• _Exercise objective_:
Only reproduce the lines from the line containing "- toilet paper roll (343,111,455,247)" onward, exactly, through the final line of the data below.

START Collected material

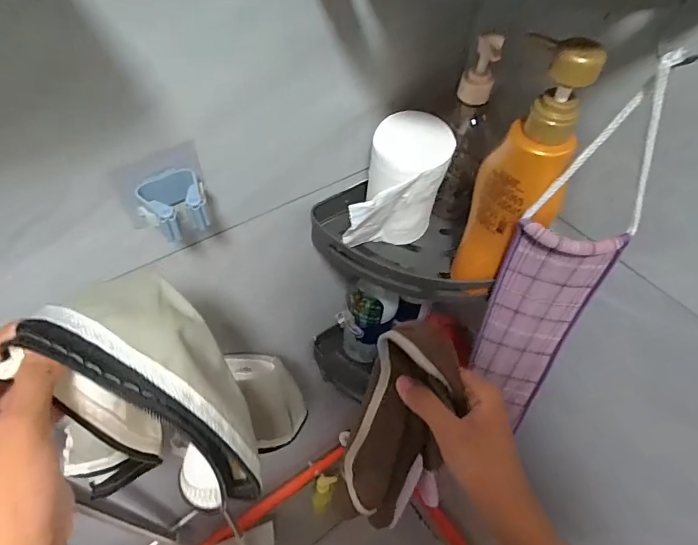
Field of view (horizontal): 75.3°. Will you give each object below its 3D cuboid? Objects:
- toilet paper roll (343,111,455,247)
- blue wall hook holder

END Collected material

• _Your response_:
- toilet paper roll (343,111,455,247)
- blue wall hook holder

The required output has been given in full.